____ Data for this exercise

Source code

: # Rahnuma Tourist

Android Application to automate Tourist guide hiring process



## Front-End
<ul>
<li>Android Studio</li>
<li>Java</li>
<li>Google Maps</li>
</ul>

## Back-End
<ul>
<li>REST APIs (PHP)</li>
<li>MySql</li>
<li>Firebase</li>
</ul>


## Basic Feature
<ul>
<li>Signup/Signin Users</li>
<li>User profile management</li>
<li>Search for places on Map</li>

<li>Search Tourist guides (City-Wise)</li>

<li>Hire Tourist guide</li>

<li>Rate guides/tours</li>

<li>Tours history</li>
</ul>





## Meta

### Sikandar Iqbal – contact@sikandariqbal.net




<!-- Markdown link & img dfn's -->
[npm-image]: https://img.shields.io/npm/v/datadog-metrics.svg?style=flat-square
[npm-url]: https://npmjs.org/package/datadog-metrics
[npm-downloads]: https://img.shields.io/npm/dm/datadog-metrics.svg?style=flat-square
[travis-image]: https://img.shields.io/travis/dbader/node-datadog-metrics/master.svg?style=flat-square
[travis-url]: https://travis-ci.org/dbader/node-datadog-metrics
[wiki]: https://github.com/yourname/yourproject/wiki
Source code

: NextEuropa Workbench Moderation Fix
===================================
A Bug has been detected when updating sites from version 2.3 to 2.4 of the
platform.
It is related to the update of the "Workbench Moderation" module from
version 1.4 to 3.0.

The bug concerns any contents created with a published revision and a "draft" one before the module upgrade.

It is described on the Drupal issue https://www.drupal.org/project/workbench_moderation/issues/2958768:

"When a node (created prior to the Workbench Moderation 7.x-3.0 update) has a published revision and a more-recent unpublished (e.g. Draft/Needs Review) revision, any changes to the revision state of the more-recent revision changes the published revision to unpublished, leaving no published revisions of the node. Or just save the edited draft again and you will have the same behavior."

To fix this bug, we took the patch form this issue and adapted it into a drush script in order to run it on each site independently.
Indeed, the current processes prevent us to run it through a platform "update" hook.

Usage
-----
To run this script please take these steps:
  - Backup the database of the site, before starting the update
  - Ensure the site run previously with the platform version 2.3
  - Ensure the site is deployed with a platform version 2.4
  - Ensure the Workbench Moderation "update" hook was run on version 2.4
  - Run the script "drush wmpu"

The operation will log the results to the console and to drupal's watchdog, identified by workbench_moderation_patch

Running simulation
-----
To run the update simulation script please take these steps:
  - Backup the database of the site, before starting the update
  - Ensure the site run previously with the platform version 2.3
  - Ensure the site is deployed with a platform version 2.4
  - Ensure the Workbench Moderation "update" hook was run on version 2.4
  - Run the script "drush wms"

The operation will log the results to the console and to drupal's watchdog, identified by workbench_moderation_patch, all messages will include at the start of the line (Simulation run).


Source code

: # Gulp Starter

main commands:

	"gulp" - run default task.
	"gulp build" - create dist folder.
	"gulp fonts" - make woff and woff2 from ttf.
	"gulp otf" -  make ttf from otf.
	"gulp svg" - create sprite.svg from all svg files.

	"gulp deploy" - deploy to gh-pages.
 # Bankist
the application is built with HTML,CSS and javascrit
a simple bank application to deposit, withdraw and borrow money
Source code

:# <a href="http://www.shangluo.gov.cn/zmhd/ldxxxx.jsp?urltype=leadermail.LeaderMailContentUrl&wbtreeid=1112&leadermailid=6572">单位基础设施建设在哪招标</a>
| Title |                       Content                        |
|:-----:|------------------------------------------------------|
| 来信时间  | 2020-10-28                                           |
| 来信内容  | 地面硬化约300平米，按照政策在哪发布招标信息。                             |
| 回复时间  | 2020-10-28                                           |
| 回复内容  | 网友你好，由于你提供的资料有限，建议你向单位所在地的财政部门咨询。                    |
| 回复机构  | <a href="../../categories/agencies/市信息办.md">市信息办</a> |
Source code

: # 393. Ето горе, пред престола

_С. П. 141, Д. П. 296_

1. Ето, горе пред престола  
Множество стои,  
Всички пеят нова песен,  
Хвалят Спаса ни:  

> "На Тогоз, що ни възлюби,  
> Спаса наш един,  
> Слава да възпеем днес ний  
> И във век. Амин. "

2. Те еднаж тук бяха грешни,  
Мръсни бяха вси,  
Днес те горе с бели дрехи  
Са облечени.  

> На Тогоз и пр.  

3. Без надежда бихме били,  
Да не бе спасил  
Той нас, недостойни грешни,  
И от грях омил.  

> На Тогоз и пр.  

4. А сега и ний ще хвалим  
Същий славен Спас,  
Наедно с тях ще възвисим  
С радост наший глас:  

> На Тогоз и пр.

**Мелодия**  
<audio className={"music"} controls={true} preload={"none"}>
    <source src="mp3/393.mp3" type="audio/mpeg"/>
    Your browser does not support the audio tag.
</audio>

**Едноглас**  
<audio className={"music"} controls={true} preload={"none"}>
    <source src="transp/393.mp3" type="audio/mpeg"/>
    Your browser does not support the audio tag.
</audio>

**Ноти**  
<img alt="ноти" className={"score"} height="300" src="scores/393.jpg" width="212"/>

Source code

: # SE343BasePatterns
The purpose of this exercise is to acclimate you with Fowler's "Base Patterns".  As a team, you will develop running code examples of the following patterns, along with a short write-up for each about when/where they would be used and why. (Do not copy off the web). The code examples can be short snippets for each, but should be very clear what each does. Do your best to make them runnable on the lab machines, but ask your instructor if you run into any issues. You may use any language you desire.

________

● **To-do item**: Check every line of the records, and copy the ones that hold the word "make".

● **Response below**:
	"gulp fonts" - make woff and woff2 from ttf.
	"gulp otf" -  make ttf from otf.
The purpose of this exercise is to acclimate you with Fowler's "Base Patterns".  As a team, you will develop running code examples of the following patterns, along with a short write-up for each about when/where they would be used and why. (Do not copy off the web). The code examples can be short snippets for each, but should be very clear what each does. Do your best to make them runnable on the lab machines, but ask your instructor if you run into any issues. You may use any language you desire.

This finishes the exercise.